Answer these questions from the page on big data and MongoDB:
1. Which three characteristics does it give for big data?
2. What are the two main technology classes of big data?
3. Which framework does it name as an implementation of the big data concept?

---------- DOCUMENT EXTRACT ----------

Big Data Journey to MongoDB


MongoDB is being used as one of the key technology for storing data in recent time because of it's flexibility and scalability; but many of us don't know the journey behind it since Big Data concept came into picture. This is important to know so as to ensure its advantages can be utilized in a correct way. We at Witspry tried to make the explanation in the easiest possible way.


What is Big Data?

It is a data with these three characteristics:

1) Volume
2) Velocity, and
3) Variety


Big data can be subjected to three categories of data types:

1) Structured data for e.g. Relational data
2) Semi-structured data for e.g. XML which is more or less flexible, and
3) Unstructured data for e.g. Word, PDF. Text, Audio, Video etc.

Big Data technology class

Big data is categorized majorly in two technology classes - Operational & Analytical.




One Big Data implementation - Hadoop Framework

Hadoop is a framework that has implemented the Big Data concept.




One top key technology in Big Data - No SQL

Due to the flexible data structure, No SQL is one of the top data access storage framework of the Big Data implementation suite.

---------- DATASET EXCERPTS ----------

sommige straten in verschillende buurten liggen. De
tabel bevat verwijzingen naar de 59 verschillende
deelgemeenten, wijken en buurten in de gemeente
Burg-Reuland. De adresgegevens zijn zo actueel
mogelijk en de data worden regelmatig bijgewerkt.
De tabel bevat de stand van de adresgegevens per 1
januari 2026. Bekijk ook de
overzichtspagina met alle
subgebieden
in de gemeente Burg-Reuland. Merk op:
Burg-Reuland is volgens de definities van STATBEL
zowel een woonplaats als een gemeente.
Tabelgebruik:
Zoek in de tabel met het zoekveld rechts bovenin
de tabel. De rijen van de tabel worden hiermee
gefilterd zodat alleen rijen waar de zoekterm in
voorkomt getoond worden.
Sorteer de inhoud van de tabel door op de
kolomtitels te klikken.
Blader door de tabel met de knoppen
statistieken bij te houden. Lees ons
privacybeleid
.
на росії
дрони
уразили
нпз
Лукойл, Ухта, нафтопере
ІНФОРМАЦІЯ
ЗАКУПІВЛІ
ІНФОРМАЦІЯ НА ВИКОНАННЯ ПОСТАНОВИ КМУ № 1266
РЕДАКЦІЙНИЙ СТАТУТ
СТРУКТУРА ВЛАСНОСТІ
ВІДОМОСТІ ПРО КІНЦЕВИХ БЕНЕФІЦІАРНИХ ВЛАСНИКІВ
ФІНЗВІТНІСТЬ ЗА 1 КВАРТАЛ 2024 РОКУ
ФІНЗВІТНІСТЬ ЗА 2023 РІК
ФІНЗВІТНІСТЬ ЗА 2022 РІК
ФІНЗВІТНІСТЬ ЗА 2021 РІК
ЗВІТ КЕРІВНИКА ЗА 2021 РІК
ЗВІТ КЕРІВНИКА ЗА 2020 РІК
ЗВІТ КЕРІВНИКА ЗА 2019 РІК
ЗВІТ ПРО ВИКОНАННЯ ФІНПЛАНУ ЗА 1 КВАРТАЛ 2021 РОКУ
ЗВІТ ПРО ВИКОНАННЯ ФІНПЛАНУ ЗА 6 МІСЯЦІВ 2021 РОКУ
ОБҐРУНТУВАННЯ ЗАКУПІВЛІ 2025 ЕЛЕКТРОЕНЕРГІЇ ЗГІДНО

----------

* _ANSWER SECTION_
1. Volume, velocity, and variety.
2. Operational and analytical.
3. Hadoop.